- Directed by: Emil E. Reinert Alfred Rode
- Written by: Gérard Carlier Yvan Noé Emil E. Reinert
- Produced by: Alfred Rode
- Starring: Madeleine Sologne José Noguéro Marguerite Moreno
- Cinematography: Enzo Riccioni
- Edited by: Suzanne Bon
- Music by: Joe Hajos
- Production company: Films Alfred Rodea
- Distributed by: Societe d'Edition et de Location de Films
- Release date: 20 March 1940;
- Running time: 84 minutes
- Country: France
- Language: French

= The Blue Danube (1940 film) =

1940 French film

The Blue Danube (Le Danube bleu) is a 1940 French drama film directed by Emil E. Reinert and Alfred Rode and starring Madeleine Sologne, José Noguéro and Marguerite Moreno. The film's sets were designed by the art director Émile Duquesne.

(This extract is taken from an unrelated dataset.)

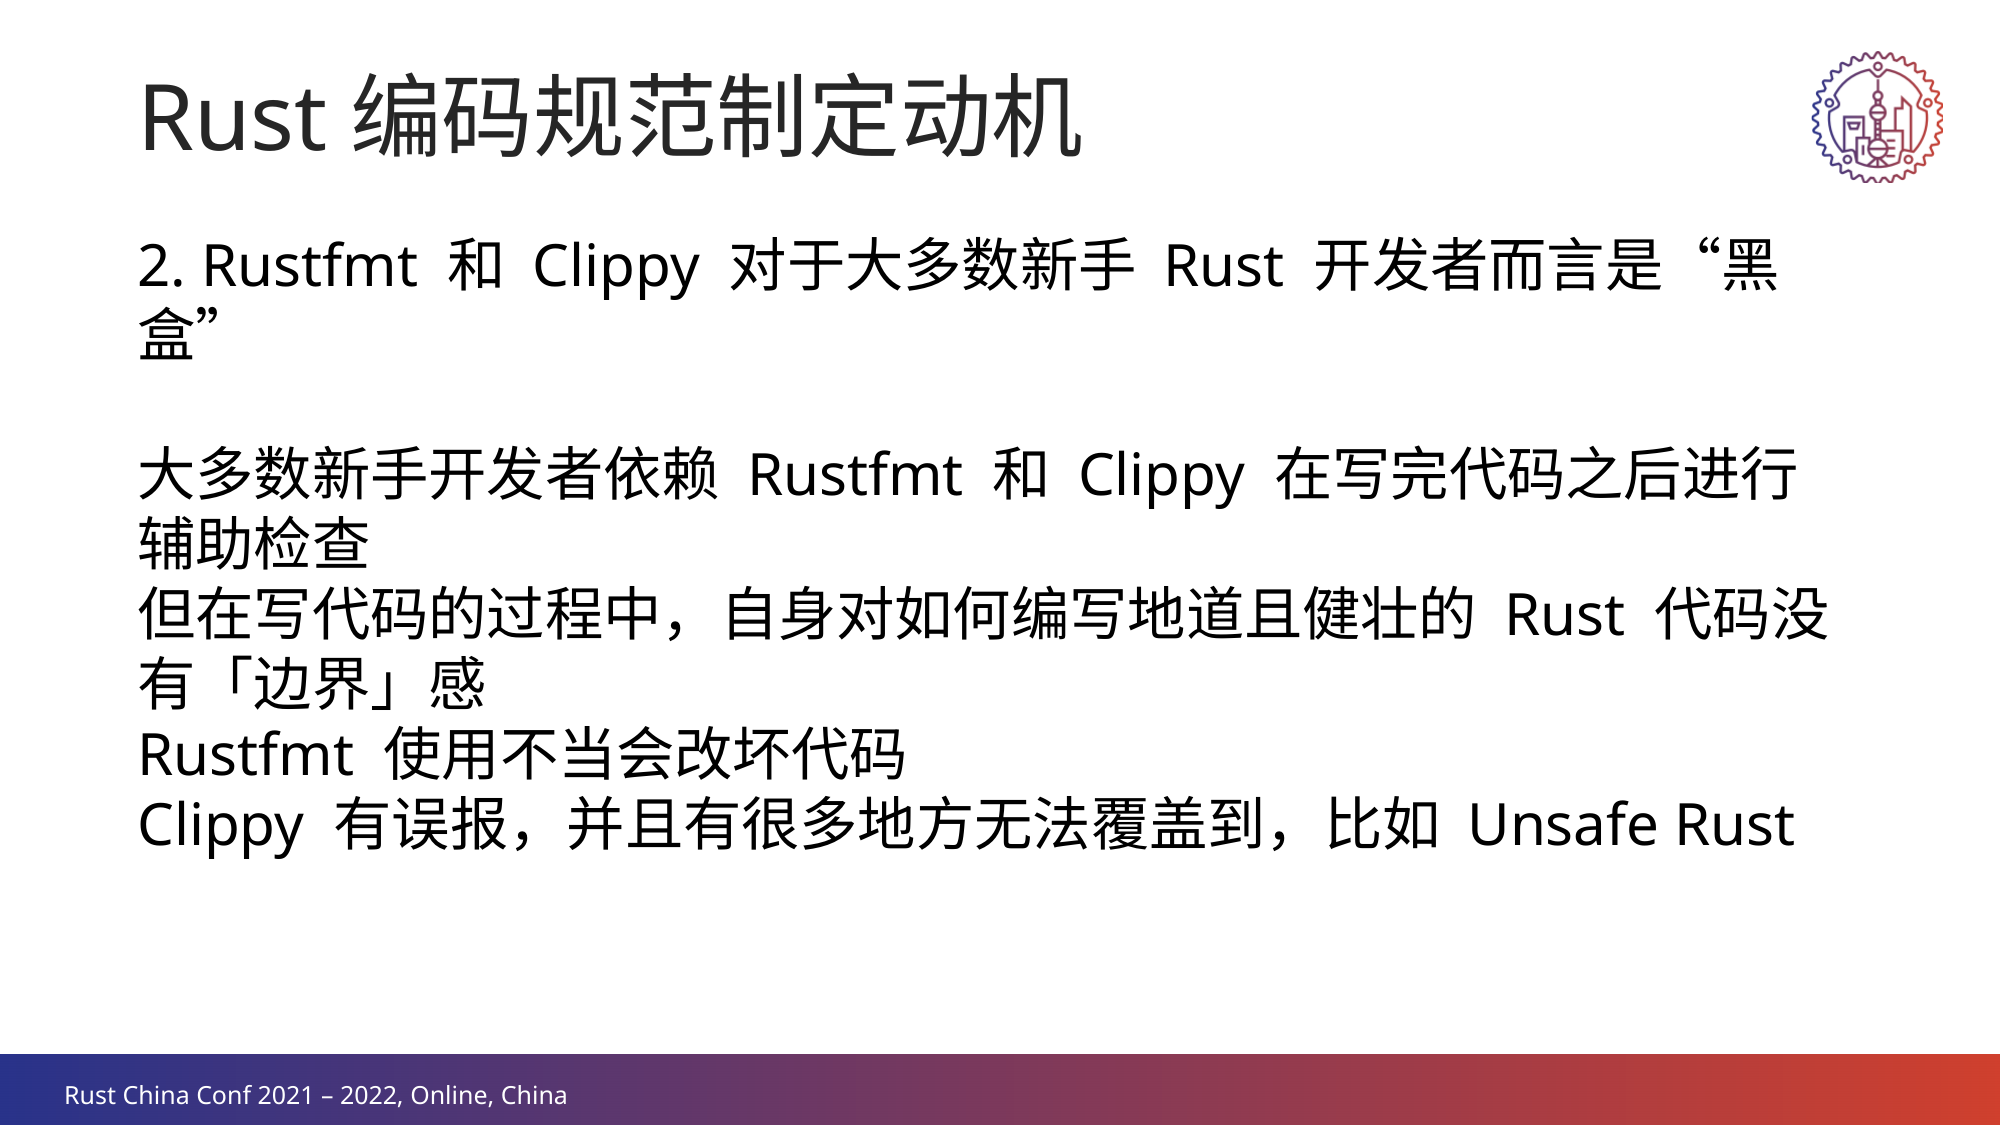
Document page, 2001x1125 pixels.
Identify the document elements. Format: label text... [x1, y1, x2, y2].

Rode had produced a previous version of the film featuring Conchita Montenegro and Thomy Bourdelle but the negative of this was damaged during a March 1939 fire at the LTC laboratories in Paris and had to be re-shot with a different cast.

==Synopsis==
The attractive Anika is courted both by fellow gypsy Sandor and by the wealthy Féry. When the latter is found murdered, Sandor is chief suspect and its arrested. With the assistance of the fortune teller Maria, Anika sets out to find the truth about the matter.

==Cast==
- Madeleine Sologne as Anika
- José Noguéro as Sandor
- Marguerite Moreno as Maria, la cartomancienne
- Jean Galland as Rakos
- Simone Héliard as 	Ilona
- Zita Fiore as Zita - La chanteuse
- Allain Dhurtal as 	Joska
- Raymond Segard as Féry
- Jean Témerson as Alexander
- Alfred Rode as Imre
- Claude Roy as 	Le petit garçon

== Bibliography ==
- Crisp, Colin. Genre, Myth and Convention in the French Cinema, 1929-1939. Indiana University Press, 2002.